▸ WORK ORDER 1:
In the Jack Ryan: Shadow Recruit review below, please condense the paragraph beginning "Jack Ryan is a junior financial intelligence analyst" into a shorter version that keeps its main facts.
▸ WORK ORDER 2:
Extend the Jack Ryan: Shadow Recruit review below with further paragraphs that pick up after its final sentence.

▸ PAGE EXTRACT:
....

JACK RYAN: SHADOW RECRUIT
Director: Kenneth BranaghCast: Chris Pine, Keira Knightley, Kevin Costner, Kenneth Branagh, Nonso Anozie, David Paymer, Colm Feore, Gemma Chan, Karen David, Lee Nicholas Harris
Genre: Action, Thriller
Run Time: 108 mins
Opens: 16 January 2014
Rating: PG13 (Brief Coarse Language & Violence)
"Jack Ryan” – it’s as American a name as “Steve Rogers”, isn’t it? Our hero here is Captain Kirk rather than Captain America, Chris Pine stepping into the shoes once filled by Alec Baldwin, Harrison Ford and Ben Affleck. Unlike the last four Jack Ryan films, this one isn’t based on a novel penned by the late Tom Clancy, instead rebooting the franchise with an original story. Well, “original” as in “not based directly on a book”.
Jack Ryan is a junior financial intelligence analyst with the CIA, working undercover in a bank on Wall Street. Ryan was recruited by and answers to Naval Commander William Harper (Costner), and Ryan’s first mission in the field takes him to Moscow. Russian magnate Viktor Cherevin (Branagh) is masterminding a plot to collapse the US dollar and crash the global economy with a terrorist strike on Wall Street. Things get a little complicated when Ryan’s fiancée Cathy (Knightley) arrives in Moscow to spend the weekend with him.
Jack Ryan: Shadow Recruit is best described as conventional, but not to a fault. Anyone who’s seen a handful of action thrillers will recognise all the elements at play and granted, it’s hard to come up with something terribly fresh in this genre. The shootouts, the fisticuffs, the car chases, it’s all here. And yet, the film is several steps above feeling like it’s just going through the motions, and while “financial terrorism” doesn’t sound quite as exciting as “global thermonuclear war”, there are still some thrills to be had.

....

▸ EXERCISE DATA:
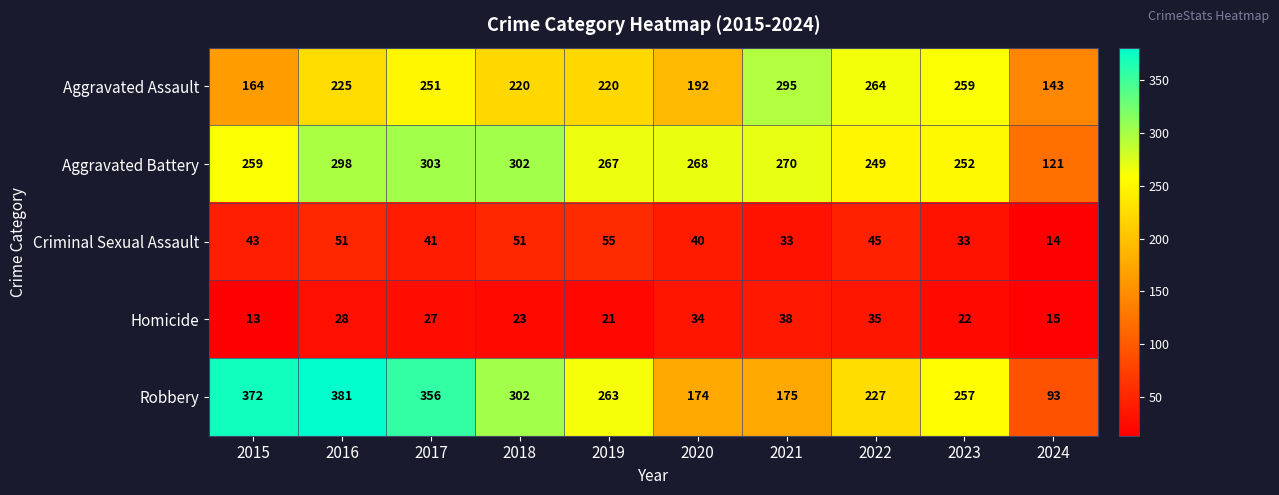

What is the greatest value displayed?

381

....

▸ REPLY 1:
Jack Ryan, a junior CIA financial intelligence analyst working undercover at a Wall Street bank, was recruited by and reports to Naval Commander William Harper (Costner). His first field mission takes him to Moscow, where Russian magnate Viktor Cherevin (Branagh) plans a terrorist strike on Wall Street to collapse the US dollar and crash the global economy. Matters get complicated when Ryan's fiancée Cathy (Knightley) arrives in Moscow for the weekend.

▸ REPLY 2:
One of the main reactions when the trailer for this film was released was that Jack Ryan had been turned into a run-of-the-mill espionage action hero, more Robert Ludlum than Tom Clancy. And yes, while there are moments in the film that seem straight out of the gritty, shaky-cam-infused Bourne/Daniel Craig Bond playbook (that fight in the hotel bathroom in particular), Jack Ryan is still an analyst, still a PhD-holder and still does smart-people stuff. The film also sticks surprisingly closely to Ryan’s background in the books: he’s a Second Lieutenant in the U.S. Marine Corps whose military career is cut short by a helicopter accident in the line of duty, and he goes on to join the CIA and take a position in a Wall Street bank.
Branagh isn’t the first name that comes to mind when one thinks of directors who’d make action thrillers but, aided by veteran second-unit director and stunt coordinator Vic Armstrong, Branagh does well here. The film’s opening quickly and efficiently establishes all the back-story on the Jack Ryan character we need to know and there’s a briskness and energy to the proceedings. The whole thing is a fairly straightforward affair but, in this age of overly-convoluted blockbusters, perhaps a coherent, semi-plausible spy thriller isn’t such a bad thing.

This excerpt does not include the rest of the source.